We have to choose between condemning Kristine for her deception and sympathizing with her for her growing sense of moral responsibility for it.
The clear villain of the story is the GDR. They are no more, and cannot defend themselves, and no doubt that’s just the way everybody involved wants it. What’s to defend of a country who might have exposed the Nazi crimes in its past, but manipulated them to its advantage, instead?

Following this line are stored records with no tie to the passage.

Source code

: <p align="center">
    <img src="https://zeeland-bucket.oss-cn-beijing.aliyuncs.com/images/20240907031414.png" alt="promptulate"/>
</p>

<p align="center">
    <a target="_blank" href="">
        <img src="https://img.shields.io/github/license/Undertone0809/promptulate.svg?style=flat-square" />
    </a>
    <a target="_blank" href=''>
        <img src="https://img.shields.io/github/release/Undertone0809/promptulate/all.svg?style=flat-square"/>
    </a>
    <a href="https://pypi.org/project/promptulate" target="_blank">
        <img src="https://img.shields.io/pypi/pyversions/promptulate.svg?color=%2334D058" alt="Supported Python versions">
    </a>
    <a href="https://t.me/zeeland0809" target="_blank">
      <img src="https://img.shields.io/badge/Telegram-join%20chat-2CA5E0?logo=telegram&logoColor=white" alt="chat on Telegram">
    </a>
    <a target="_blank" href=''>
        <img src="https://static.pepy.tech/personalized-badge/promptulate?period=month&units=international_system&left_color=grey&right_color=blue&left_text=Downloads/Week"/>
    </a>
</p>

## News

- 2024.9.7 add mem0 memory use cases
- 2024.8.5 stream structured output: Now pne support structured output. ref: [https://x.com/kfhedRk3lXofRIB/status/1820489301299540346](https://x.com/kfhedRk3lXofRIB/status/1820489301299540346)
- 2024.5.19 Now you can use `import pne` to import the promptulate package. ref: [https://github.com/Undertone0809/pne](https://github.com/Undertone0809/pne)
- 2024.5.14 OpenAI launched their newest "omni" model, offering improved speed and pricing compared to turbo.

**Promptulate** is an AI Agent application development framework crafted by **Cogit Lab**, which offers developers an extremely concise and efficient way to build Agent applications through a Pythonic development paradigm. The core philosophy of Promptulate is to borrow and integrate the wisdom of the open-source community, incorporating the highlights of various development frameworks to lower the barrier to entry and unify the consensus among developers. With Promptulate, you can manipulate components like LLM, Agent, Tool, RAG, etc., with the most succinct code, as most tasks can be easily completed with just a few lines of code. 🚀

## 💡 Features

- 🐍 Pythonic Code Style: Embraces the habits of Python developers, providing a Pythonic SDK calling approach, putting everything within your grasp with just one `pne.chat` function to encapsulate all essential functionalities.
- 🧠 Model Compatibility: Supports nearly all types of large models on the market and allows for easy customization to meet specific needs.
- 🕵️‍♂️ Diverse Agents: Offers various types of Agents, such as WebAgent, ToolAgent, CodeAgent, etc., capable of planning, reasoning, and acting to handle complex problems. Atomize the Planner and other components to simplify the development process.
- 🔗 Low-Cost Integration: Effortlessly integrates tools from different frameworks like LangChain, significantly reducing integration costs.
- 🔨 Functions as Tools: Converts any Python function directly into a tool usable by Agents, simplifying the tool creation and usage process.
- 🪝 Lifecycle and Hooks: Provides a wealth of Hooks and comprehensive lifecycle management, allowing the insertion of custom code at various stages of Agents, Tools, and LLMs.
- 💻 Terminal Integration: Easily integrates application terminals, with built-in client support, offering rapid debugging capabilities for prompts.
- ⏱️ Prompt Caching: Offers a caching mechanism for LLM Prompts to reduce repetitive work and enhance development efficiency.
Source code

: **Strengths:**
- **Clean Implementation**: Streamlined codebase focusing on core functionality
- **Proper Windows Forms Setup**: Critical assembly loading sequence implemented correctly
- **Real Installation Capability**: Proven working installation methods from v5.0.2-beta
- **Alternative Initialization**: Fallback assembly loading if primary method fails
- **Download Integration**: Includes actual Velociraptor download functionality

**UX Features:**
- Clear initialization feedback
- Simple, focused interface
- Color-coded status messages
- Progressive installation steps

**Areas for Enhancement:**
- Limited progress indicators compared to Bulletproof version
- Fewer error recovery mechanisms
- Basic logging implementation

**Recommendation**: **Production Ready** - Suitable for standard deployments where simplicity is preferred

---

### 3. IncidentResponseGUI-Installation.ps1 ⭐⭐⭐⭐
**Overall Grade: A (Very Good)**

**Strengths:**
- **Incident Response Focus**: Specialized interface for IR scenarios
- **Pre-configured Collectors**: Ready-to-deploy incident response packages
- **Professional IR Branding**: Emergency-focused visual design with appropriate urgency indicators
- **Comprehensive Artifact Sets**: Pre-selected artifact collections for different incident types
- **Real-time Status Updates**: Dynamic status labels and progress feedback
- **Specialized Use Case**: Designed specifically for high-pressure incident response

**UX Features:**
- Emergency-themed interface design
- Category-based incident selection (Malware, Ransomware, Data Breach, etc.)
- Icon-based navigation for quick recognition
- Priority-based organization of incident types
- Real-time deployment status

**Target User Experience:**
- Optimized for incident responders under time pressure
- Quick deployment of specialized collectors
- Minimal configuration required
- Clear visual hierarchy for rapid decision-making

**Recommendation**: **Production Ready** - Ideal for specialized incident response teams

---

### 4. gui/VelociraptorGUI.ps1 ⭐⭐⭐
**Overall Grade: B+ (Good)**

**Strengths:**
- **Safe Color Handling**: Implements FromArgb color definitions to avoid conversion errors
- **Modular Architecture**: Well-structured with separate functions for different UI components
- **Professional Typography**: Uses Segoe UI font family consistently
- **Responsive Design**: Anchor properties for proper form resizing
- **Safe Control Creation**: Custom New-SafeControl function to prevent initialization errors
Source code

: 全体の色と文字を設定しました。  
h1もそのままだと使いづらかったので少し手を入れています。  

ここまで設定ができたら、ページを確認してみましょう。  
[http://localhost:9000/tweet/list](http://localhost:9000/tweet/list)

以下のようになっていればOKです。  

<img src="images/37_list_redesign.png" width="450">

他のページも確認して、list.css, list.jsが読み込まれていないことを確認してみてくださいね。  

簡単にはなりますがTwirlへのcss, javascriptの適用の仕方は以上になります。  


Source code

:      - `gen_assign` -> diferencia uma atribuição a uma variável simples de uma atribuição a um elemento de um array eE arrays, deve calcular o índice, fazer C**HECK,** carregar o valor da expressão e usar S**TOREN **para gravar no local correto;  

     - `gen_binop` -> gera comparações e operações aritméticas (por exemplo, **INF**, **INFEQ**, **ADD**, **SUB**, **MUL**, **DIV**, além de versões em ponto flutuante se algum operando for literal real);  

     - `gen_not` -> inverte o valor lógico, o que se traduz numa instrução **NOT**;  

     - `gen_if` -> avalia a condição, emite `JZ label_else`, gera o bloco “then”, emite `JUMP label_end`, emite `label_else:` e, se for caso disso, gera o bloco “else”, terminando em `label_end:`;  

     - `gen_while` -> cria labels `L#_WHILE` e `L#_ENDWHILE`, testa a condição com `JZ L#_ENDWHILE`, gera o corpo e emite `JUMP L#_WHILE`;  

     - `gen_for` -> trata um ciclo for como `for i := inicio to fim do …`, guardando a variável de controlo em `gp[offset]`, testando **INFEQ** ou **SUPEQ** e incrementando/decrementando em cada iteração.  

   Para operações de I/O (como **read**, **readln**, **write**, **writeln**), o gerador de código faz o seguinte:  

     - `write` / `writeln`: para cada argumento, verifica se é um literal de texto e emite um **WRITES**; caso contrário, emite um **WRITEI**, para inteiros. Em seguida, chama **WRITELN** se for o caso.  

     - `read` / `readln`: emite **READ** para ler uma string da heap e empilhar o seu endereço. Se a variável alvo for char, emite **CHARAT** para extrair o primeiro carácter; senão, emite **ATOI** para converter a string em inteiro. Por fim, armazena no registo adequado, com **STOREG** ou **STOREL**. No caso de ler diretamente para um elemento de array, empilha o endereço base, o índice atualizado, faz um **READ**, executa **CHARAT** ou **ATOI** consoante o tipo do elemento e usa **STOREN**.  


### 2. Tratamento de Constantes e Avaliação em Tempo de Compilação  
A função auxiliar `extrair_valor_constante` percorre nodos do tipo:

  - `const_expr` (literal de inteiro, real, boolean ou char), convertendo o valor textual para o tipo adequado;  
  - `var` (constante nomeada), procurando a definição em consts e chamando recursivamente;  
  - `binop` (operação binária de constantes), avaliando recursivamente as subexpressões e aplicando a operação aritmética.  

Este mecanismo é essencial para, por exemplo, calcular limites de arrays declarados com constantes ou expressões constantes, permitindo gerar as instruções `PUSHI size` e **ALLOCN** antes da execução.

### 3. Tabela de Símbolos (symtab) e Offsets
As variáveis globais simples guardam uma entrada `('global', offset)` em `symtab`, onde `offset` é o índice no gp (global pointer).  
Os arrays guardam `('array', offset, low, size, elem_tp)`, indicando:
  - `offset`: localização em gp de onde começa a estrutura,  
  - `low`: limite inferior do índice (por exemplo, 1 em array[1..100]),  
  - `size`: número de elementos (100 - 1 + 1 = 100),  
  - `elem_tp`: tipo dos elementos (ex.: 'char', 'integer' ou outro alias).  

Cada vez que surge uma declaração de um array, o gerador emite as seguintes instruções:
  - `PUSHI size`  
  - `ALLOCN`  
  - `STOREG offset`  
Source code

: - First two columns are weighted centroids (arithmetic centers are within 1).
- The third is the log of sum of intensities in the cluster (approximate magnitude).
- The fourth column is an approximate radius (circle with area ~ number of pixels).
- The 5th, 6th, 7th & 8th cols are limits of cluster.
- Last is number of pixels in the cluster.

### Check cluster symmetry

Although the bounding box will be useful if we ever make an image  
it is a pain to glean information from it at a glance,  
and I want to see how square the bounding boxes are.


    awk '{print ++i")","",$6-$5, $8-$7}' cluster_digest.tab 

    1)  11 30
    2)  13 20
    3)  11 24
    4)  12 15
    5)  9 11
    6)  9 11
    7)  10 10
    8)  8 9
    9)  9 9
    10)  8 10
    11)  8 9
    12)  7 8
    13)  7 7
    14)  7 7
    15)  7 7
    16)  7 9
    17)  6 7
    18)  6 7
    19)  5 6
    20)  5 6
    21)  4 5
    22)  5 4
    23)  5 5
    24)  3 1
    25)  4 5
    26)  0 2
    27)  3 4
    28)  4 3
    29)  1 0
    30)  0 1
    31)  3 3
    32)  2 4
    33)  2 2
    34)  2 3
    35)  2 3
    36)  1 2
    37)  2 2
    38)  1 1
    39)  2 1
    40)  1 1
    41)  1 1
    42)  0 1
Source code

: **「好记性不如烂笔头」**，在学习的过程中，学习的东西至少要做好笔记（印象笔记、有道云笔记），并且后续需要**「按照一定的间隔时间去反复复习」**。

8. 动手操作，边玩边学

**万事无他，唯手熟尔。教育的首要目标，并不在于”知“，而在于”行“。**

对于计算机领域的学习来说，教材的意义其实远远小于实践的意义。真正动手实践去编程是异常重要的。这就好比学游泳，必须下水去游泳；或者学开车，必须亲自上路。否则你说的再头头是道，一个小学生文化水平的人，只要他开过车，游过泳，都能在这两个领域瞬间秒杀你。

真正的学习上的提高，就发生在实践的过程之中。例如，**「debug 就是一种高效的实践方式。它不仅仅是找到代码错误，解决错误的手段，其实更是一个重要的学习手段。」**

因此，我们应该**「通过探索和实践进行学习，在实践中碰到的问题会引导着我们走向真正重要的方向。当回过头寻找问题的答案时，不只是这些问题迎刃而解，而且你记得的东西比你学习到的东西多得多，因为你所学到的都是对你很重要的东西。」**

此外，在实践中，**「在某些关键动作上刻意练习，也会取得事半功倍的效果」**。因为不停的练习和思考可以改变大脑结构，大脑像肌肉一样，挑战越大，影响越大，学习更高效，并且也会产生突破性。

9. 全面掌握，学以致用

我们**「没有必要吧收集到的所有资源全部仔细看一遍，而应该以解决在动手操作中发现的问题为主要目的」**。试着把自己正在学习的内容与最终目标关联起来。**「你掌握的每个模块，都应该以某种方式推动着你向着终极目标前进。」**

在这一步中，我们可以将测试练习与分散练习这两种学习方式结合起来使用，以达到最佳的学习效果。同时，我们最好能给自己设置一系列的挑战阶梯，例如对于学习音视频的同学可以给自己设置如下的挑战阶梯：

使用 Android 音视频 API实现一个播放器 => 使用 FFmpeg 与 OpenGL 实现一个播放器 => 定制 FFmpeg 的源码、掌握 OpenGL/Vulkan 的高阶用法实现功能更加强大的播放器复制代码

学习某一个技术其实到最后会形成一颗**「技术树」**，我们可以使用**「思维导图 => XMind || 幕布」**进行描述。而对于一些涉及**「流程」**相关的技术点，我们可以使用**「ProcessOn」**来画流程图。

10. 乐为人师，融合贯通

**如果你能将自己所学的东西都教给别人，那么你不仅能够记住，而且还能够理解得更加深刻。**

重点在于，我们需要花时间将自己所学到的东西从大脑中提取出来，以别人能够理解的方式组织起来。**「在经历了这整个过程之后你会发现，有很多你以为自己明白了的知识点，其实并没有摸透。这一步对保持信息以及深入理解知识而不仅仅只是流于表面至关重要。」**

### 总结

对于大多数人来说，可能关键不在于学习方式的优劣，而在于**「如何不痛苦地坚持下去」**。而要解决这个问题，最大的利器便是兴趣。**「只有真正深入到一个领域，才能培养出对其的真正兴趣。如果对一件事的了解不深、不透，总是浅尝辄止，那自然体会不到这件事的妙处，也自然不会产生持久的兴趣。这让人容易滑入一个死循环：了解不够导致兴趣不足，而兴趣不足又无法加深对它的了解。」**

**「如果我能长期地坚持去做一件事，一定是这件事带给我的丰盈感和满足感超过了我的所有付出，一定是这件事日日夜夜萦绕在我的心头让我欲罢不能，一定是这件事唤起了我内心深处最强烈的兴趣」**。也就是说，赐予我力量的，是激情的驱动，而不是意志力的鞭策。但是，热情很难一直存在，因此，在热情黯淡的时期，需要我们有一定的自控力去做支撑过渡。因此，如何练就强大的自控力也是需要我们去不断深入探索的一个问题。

After taking perhaps three-fourths of the movie or more to set this all up, when the full complexity and the moral challenge of the daughter’s character are brought to the surface, the last half hour becomes a thriller. I won’t spoil the ending, except to say you are brought back in a big way to the cause on which the plot is based. So much of war’s injustice involves the shame of victims for just being victims. Like the “comfort women” of Asia, to use the word preferred by the brutalizers (because it is also the word used by the media), pressed into prostitution by the occupying Japanese army, the “love children” of soldiers and women in countries they occupy, as well as the women themselves, are still climbing out of the shame. With Nazi war criminals in their 90s, we feel a statute of limitations is nothing more than a further injustice, so we keep after these criminals till their dying day.
The women (also now in their 80s and 90s) and children of occupied nations torn from each other and forced to live a lifetime of shame are no less worthy of our dogged efforts to put right a wartime wrong. Such, at least, is the message of Zwei Leben.
The film was highly acclaimed in Germany, where it opened last September. It has been nominated as Germany’s candidate for Best Foreign Film at the upcoming Oscars. According to Maas, who was present at last night’s showing, it was less well received in Norway. When asked why this is, the filmmaker could only speculate. One Norwegian complained that he portrayed them as more vulnerable to espionage than they actually were. That may have something to do with it. And it would come as no surprise if the shame of so many Norwegian women still lingers. Audiences were sparse, compared to audiences in Germany. Which leads me to speculate that the shame associated with being part of an invader nation doesn’t rise to the level of shame associated with being part of a nation that is invaded.
When the movie comes to a close you are hard put to identify its genre. It is a psychological drama, and a thriller. It’s part action film, part didactic historical documentary, part courtroom drama. And in the end, it’s a human drama about the yearning for family, love and security at all costs. One that leaves you wondering whether it’s a cost you yourself would be willing to bear.